Here’s a link to the demo. https://cloud.google.com/vision/docs/drag-and-drop
This is pretty cool as it detected the landmark [Atlantis hotel], objects [bridge, building] along with labels associated with the image. The full list of features is here:
https://cloud.google.com/vision/docs/features-list
Face detection
Landmark detection
Logo detection
Label detection
Text detection
Document text detection [example, from pdf]
Image properties [dominant colours]
Crop hint detection
Web entities
Let’s try with the below sample public image from Dubai Frame.
In order to run this exercise:
Create a GCP project and Enable the Vision API [you can just search for it from the top bar and all you need to do is enable the API after you have enabled the project along with creating an API key for the project.
Go to Storage from left pane navigation and create a Storage bucket where your files will be hosted in GCP. You also need to make the images public for the API to run [I’m not sure why, trying to figure it out]
Once you enable the Cloud Shell [top right panel], you can create a request.json file containing a link to Google cloud storage file in the bucket.
In the below request.json, I have asked the Vision API to detect the landmark + show 3 labels for the image [in the same request]

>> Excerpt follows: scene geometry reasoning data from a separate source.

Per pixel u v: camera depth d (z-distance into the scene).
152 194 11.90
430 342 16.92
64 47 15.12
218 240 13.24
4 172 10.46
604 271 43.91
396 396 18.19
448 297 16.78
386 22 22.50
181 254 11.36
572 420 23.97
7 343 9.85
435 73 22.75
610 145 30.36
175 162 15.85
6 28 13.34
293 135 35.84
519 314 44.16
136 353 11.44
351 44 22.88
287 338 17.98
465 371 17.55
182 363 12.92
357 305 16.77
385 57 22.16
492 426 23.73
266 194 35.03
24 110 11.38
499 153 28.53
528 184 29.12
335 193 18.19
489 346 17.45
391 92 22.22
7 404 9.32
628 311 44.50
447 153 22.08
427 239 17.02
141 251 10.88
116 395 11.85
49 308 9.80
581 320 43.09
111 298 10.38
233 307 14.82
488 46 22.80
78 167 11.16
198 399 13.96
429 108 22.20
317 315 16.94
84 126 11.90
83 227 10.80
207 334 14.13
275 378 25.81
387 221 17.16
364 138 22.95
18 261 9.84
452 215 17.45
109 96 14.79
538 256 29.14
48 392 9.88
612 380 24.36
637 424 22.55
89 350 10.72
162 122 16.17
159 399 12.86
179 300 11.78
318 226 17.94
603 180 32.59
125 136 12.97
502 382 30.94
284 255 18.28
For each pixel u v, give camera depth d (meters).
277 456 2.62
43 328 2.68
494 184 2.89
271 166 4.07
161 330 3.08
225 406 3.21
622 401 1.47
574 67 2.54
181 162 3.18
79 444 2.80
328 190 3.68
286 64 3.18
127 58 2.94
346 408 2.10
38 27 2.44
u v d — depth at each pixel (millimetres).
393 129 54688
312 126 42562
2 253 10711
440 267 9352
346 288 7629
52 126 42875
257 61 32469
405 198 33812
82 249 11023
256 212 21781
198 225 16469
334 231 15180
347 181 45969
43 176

{ "requests": [ { "image": { "source": { "gcsImageUri": "gs://visionapitestadil/Landmark/Dubai frame in background.JPG" } }, "features": [ { "type": "LABEL_DETECTION", "maxResults": 3 }, { "maxResults": 1, "type": "LANDMARK_DETECTION" }, ] } ] }
You then go back to the Terminal in Cloud Shell and input:
curl -s -X POST -H "Content-Type: application/json" --data-binary @ request .json https://vision.googleapis.com/v1/images:annotate?key=$
Your API key needs to go at the end.
Once the response comes back, you can check that the location was correctly detected as Dubai Frame along with passing the lat/long for the tourist spot.
Let’s try with a slightly harder example:
In this image, the labels would surely detect a person but let’s try and check if it’s able to pick up Burj Khalifa in the background. You need to go back to the request.JSON file and change the file loc to the new image and rerun the API call in the terminal.
hmmm..the landmark came bak as Ras Al Khor wildlife sanctuary. Not quite what I was expecting. Also, this location is most probably Dubai Canal [but that would be a tough one to detect].
So, what we used right now was the default Vision API without doing any training on the dataset. In order to improve this, I’ll cover AutoML vision in a separate post as we can then add more training datasets with more labels to let the API better detect such images.